(Entries shown begins)

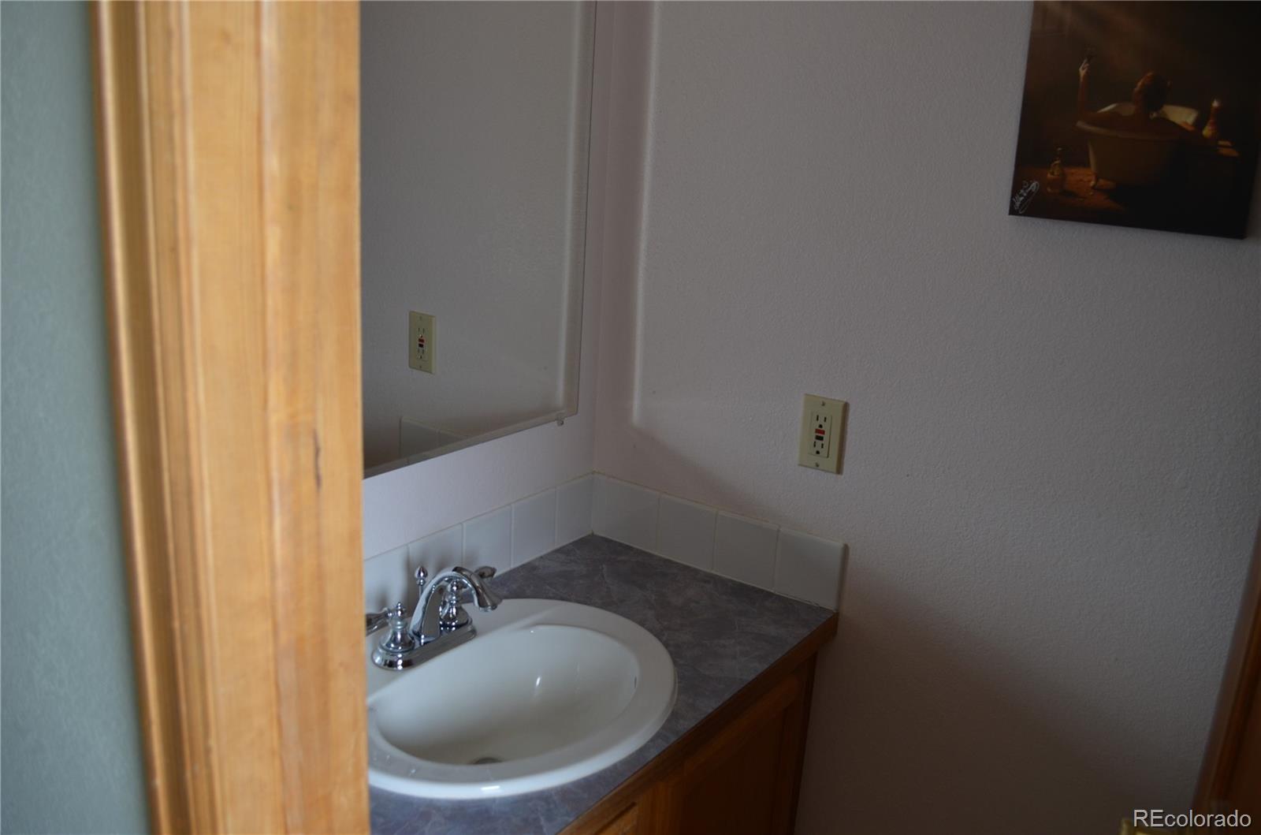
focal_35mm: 30
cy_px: 418
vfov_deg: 43.4
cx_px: 630
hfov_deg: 62.0
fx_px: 1048
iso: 400
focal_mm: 20
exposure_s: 1/100
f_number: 5
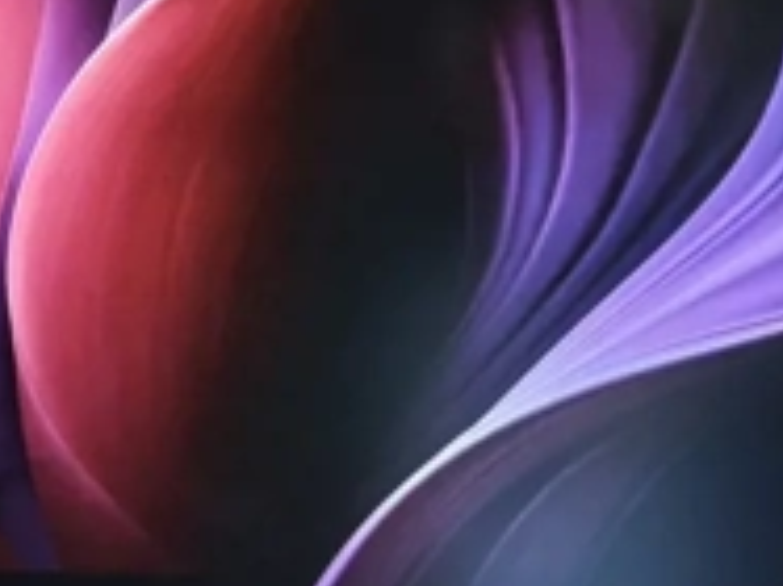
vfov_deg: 11.5
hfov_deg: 16.0
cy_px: 879
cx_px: 197
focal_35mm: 123
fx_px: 2780
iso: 3200
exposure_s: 1/20
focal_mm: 6.45
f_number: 1.62
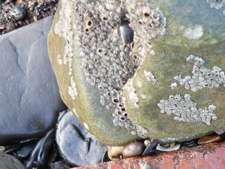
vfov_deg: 14.5
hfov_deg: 19.4
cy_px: 219
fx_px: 637
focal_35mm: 98
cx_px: 233
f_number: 2.8
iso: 100
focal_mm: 6
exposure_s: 1/30
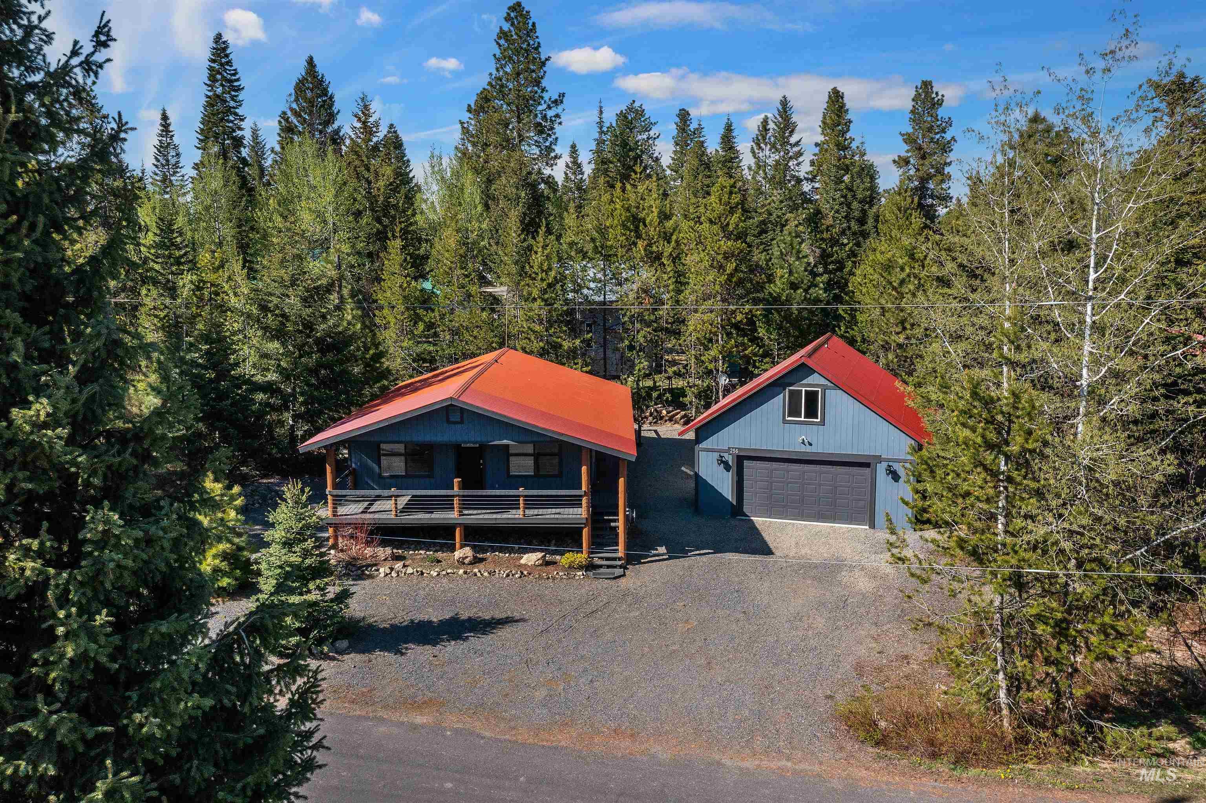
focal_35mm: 28
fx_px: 938
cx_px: 603
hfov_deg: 65.5
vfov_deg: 46.4
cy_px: 402
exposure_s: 1/640
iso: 100
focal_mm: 10.26
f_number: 6.3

(Entries shown ends)

**Exercise directions**.
Give the listing again exactly, but omit each image.

**Written solution**.
focal_35mm: 30
cy_px: 418
vfov_deg: 43.4
cx_px: 630
hfov_deg: 62.0
fx_px: 1048
iso: 400
focal_mm: 20
exposure_s: 1/100
f_number: 5
vfov_deg: 11.5
hfov_deg: 16.0
cy_px: 879
cx_px: 197
focal_35mm: 123
fx_px: 2780
iso: 3200
exposure_s: 1/20
focal_mm: 6.45
f_number: 1.62
vfov_deg: 14.5
hfov_deg: 19.4
cy_px: 219
fx_px: 637
focal_35mm: 98
cx_px: 233
f_number: 2.8
iso: 100
focal_mm: 6
exposure_s: 1/30
focal_35mm: 28
fx_px: 938
cx_px: 603
hfov_deg: 65.5
vfov_deg: 46.4
cy_px: 402
exposure_s: 1/640
iso: 100
focal_mm: 10.26
f_number: 6.3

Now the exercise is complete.